# ASSIGNED TASK:
Transcribe, exactly and in full, every record shown below, while omitting its images.

# WORKING DATA:

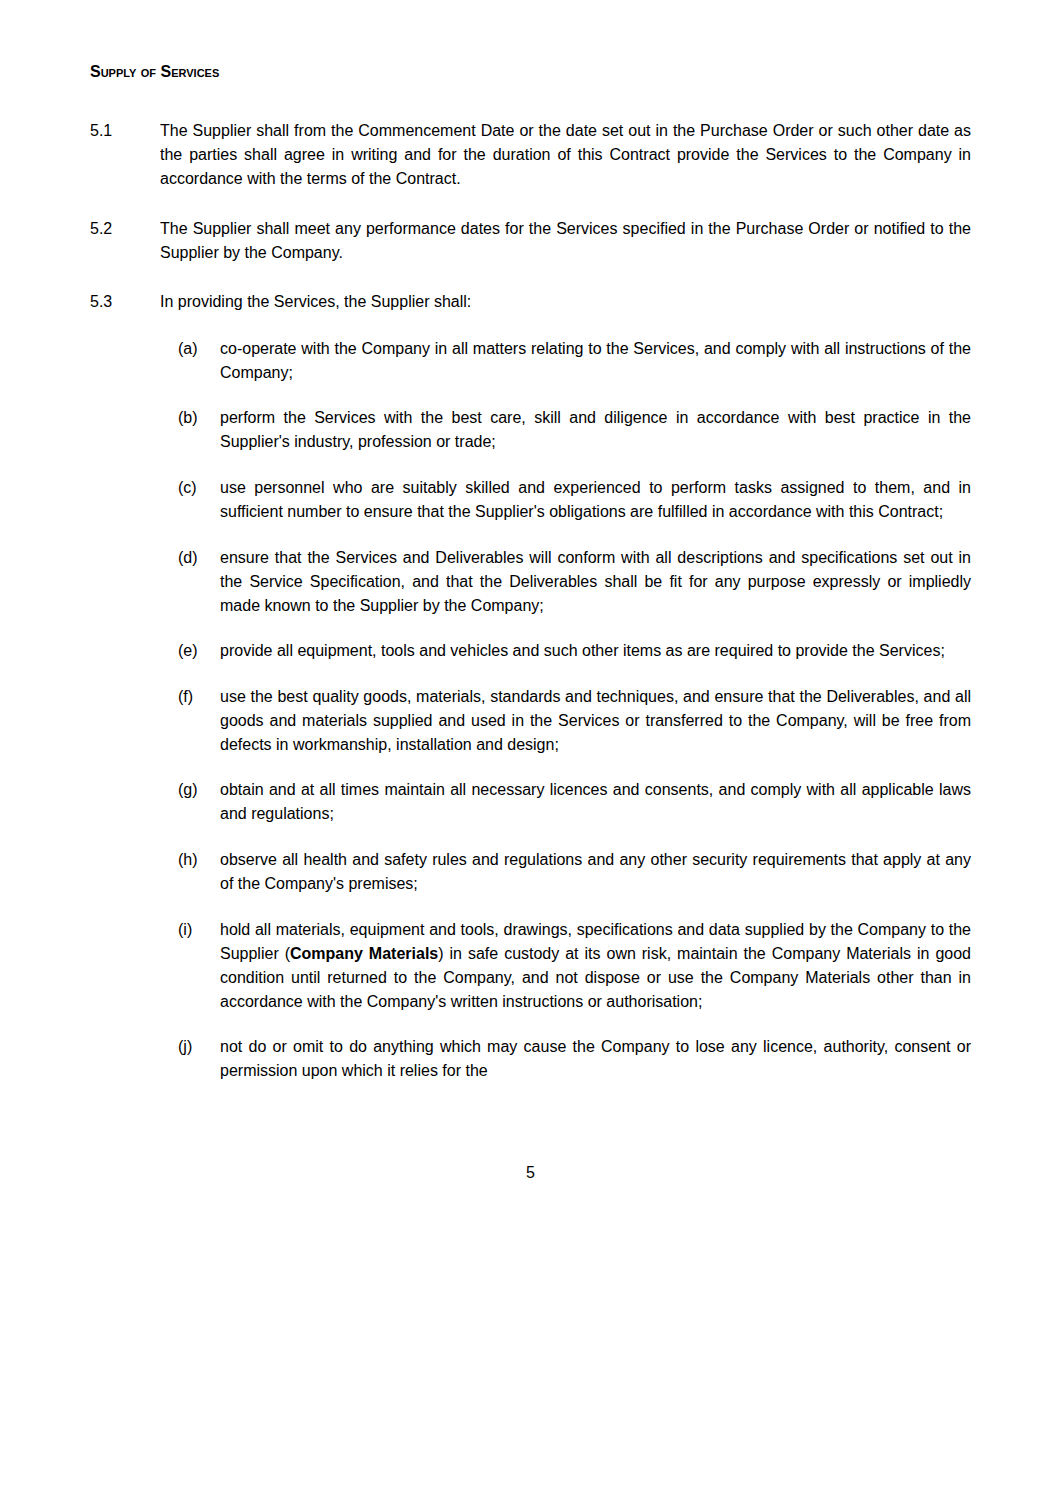Supply of Services
5.1
The Supplier shall from the Commencement Date or the date set out in the Purchase Order or such other date as the parties shall agree in writing and for the duration of this Contract provide the Services to the Company in accordance with the terms of the Contract.
5.2
The Supplier shall meet any performance dates for the Services specified in the Purchase Order or notified to the Supplier by the Company.
5.3
In providing the Services, the Supplier shall:
(a) co-operate with the Company in all matters relating to the Services, and comply with all instructions of the Company;
(b) perform the Services with the best care, skill and diligence in accordance with best practice in the Supplier's industry, profession or trade;
(c) use personnel who are suitably skilled and experienced to perform tasks assigned to them, and in sufficient number to ensure that the Supplier's obligations are fulfilled in accordance with this Contract;
(d) ensure that the Services and Deliverables will conform with all descriptions and specifications set out in the Service Specification, and that the Deliverables shall be fit for any purpose expressly or impliedly made known to the Supplier by the Company;
(e) provide all equipment, tools and vehicles and such other items as are required to provide the Services;
(f) use the best quality goods, materials, standards and techniques, and ensure that the Deliverables, and all goods and materials supplied and used in the Services or transferred to the Company, will be free from defects in workmanship, installation and design;
(g) obtain and at all times maintain all necessary licences and consents, and comply with all applicable laws and regulations;
(h) observe all health and safety rules and regulations and any other security requirements that apply at any of the Company's premises;
(i) hold all materials, equipment and tools, drawings, specifications and data supplied by the Company to the Supplier (Company Materials) in safe custody at its own risk, maintain the Company Materials in good condition until returned to the Company, and not dispose or use the Company Materials other than in accordance with the Company's written instructions or authorisation;
(j) not do or omit to do anything which may cause the Company to lose any licence, authority, consent or permission upon which it relies for the
5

# EXPECTED OUTPUT:
Supply of Services
5.1
The Supplier shall from the Commencement Date or the date set out in the Purchase Order or such other date as the parties shall agree in writing and for the duration of this Contract provide the Services to the Company in accordance with the terms of the Contract.
5.2
The Supplier shall meet any performance dates for the Services specified in the Purchase Order or notified to the Supplier by the Company.
5.3
In providing the Services, the Supplier shall:
(a) co-operate with the Company in all matters relating to the Services, and comply with all instructions of the Company;
(b) perform the Services with the best care, skill and diligence in accordance with best practice in the Supplier's industry, profession or trade;
(c) use personnel who are suitably skilled and experienced to perform tasks assigned to them, and in sufficient number to ensure that the Supplier's obligations are fulfilled in accordance with this Contract;
(d) ensure that the Services and Deliverables will conform with all descriptions and specifications set out in the Service Specification, and that the Deliverables shall be fit for any purpose expressly or impliedly made known to the Supplier by the Company;
(e) provide all equipment, tools and vehicles and such other items as are required to provide the Services;
(f) use the best quality goods, materials, standards and techniques, and ensure that the Deliverables, and all goods and materials supplied and used in the Services or transferred to the Company, will be free from defects in workmanship, installation and design;
(g) obtain and at all times maintain all necessary licences and consents, and comply with all applicable laws and regulations;
(h) observe all health and safety rules and regulations and any other security requirements that apply at any of the Company's premises;
(i) hold all materials, equipment and tools, drawings, specifications and data supplied by the Company to the Supplier (Company Materials) in safe custody at its own risk, maintain the Company Materials in good condition until returned to the Company, and not dispose or use the Company Materials other than in accordance with the Company's written instructions or authorisation;
(j) not do or omit to do anything which may cause the Company to lose any licence, authority, consent or permission upon which it relies for the
5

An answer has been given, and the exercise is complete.